Lessons in Empathy and Patient Experience
00:35:16
Speaker
The last part of this podcast is just me sharing some bedside lessons that I've learned that I think are applicable to our listeners.
00:35:26
Speaker
And it was really interesting because on one hand, I think the procedure was very complex.
00:35:32
Speaker
But I woke up and I had a couple days in the unit and I made a choice of only taking Tylenol.
00:35:40
Speaker
That might have been a foolish choice, but I really was interested in learning as much as I could and thinking about what I was seeing from the other side.
00:35:49
Speaker
I usually walk into an ICU as a physician and now I had the opportunity to think about some of these issues from the patient side.
00:35:58
Speaker
So the first thing
00:36:00
Speaker
thing that was really remarkable was the duality of my patient experience.
00:36:06
Speaker
On one hand, it was a big relief for me.
00:36:10
Speaker
This is a procedure that we had talked about for years that needed to be done for everything to have come out as well as it did and to know that things were much better than I expected.
00:36:22
Speaker
And that was, I think, a very, very positive for sure.
00:36:27
Speaker
I mean, a huge positive.
00:36:29
Speaker
On the other hand, those first 24 to 48 hours after the procedure, after the intervention, were perhaps the toughest days that I can remember from a physical perspective.
00:36:41
Speaker
And I've had a lot of procedures, a lot of interventions, but I've never felt so beat up as those two days.
00:36:47
Speaker
And I joked with my family that I felt that I got into a fight with Mike Tyson and Conor McGregor and I lost.
00:36:55
Speaker
But I think it's important
00:36:57
Speaker
to understand that there can be very good news, but you can feel pretty crappy as a patient still.
00:37:03
Speaker
And that is probably true for a lot of our surgical patients.

# # # # # # #

WHAT YOU NEED TO DO:
Transcribe the podcast transcript on patient experience word for word, starting with the line that contains "Lessons in Empathy" and ending with "only taking Tylenol.".

# # # # # # #

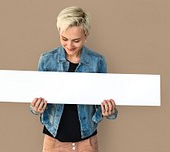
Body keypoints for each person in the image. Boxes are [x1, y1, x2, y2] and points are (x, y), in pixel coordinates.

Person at [30, 6, 118, 152]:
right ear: (59, 32)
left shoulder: (98, 61)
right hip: (53, 140)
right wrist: (36, 108)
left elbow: (105, 102)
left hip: (87, 141)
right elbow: (34, 103)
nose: (69, 45)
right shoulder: (46, 60)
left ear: (86, 35)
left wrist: (108, 111)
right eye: (64, 39)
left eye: (76, 40)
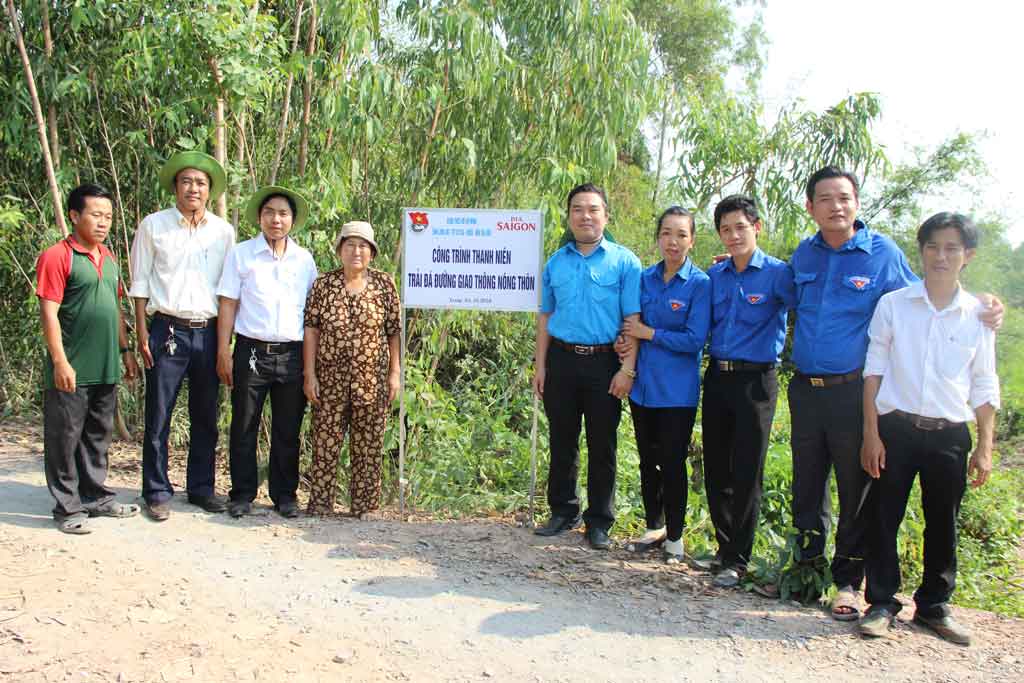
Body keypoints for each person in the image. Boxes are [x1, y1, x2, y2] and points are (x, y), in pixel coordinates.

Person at [858, 213, 999, 645]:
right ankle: (881, 602)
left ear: (967, 256)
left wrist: (985, 446)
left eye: (952, 248)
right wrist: (871, 433)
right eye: (933, 246)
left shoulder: (978, 315)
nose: (941, 256)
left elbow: (984, 382)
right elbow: (874, 371)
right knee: (884, 517)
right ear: (921, 251)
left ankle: (934, 606)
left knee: (943, 522)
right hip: (895, 428)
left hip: (950, 434)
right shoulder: (894, 305)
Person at [788, 166, 919, 619]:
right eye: (825, 199)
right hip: (805, 391)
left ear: (857, 203)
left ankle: (847, 583)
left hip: (853, 392)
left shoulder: (882, 254)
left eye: (844, 197)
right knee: (807, 485)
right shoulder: (804, 254)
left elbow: (920, 304)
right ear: (811, 207)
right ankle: (805, 573)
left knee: (854, 488)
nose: (836, 206)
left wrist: (980, 307)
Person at [532, 183, 642, 550]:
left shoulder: (625, 262)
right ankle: (563, 511)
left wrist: (627, 369)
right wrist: (541, 366)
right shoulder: (555, 262)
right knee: (562, 439)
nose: (585, 216)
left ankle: (599, 521)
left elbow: (632, 320)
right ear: (569, 217)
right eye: (578, 209)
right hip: (561, 361)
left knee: (602, 444)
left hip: (604, 363)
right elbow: (545, 317)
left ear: (606, 216)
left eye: (593, 209)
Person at [129, 151, 235, 521]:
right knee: (159, 412)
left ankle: (201, 488)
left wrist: (226, 343)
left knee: (206, 414)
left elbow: (228, 290)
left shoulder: (223, 232)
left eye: (201, 183)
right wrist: (142, 330)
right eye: (186, 181)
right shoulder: (154, 226)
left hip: (208, 331)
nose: (193, 188)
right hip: (167, 329)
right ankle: (157, 491)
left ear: (210, 191)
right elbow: (140, 282)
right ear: (175, 187)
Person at [699, 195, 795, 587]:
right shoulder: (715, 275)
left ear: (756, 227)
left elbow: (808, 307)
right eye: (726, 229)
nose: (733, 235)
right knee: (716, 466)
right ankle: (723, 550)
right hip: (718, 377)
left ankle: (738, 559)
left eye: (740, 227)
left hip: (757, 382)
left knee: (746, 468)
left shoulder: (778, 274)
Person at [36, 184, 140, 533]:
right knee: (64, 438)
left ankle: (95, 497)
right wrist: (60, 361)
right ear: (74, 215)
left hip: (106, 366)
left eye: (108, 216)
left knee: (97, 436)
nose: (103, 222)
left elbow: (116, 308)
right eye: (96, 215)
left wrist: (125, 351)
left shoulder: (108, 257)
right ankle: (67, 508)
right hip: (72, 367)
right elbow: (49, 313)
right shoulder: (57, 256)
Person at [216, 187, 317, 519]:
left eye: (283, 213)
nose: (276, 219)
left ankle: (285, 495)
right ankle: (242, 494)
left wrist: (311, 365)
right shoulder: (241, 255)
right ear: (259, 218)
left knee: (288, 429)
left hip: (292, 354)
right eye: (270, 212)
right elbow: (228, 303)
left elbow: (313, 315)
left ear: (292, 220)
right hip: (251, 352)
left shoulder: (304, 260)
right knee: (244, 425)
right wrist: (223, 350)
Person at [621, 207, 710, 563]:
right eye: (666, 234)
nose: (673, 241)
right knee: (647, 461)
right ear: (658, 237)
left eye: (681, 234)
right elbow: (629, 324)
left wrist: (649, 333)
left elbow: (694, 339)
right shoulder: (644, 278)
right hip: (643, 387)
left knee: (672, 463)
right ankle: (653, 526)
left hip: (676, 393)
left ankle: (675, 537)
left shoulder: (700, 284)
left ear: (692, 240)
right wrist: (625, 341)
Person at [303, 221, 401, 518]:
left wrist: (395, 373)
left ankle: (365, 507)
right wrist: (310, 374)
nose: (356, 251)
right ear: (339, 250)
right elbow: (311, 329)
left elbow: (394, 331)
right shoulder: (324, 284)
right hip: (329, 380)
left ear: (372, 253)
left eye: (363, 246)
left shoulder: (384, 284)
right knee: (325, 443)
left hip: (371, 381)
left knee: (369, 445)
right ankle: (320, 505)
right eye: (350, 245)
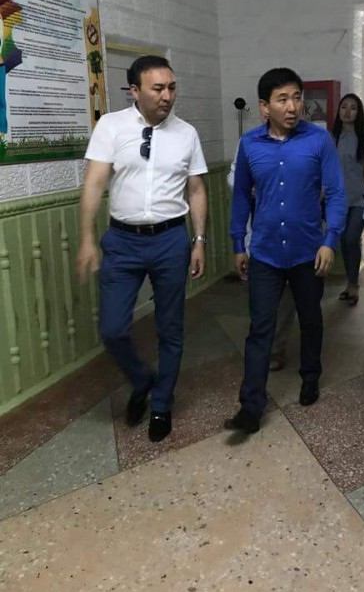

# # # # # # #

RESPONSE BELOW:
Lessons in Empathy and Patient Experience
00:35:16
Speaker
The last part of this podcast is just me sharing some bedside lessons that I've learned that I think are applicable to our listeners.
00:35:26
Speaker
And it was really interesting because on one hand, I think the procedure was very complex.
00:35:32
Speaker
But I woke up and I had a couple days in the unit and I made a choice of only taking Tylenol.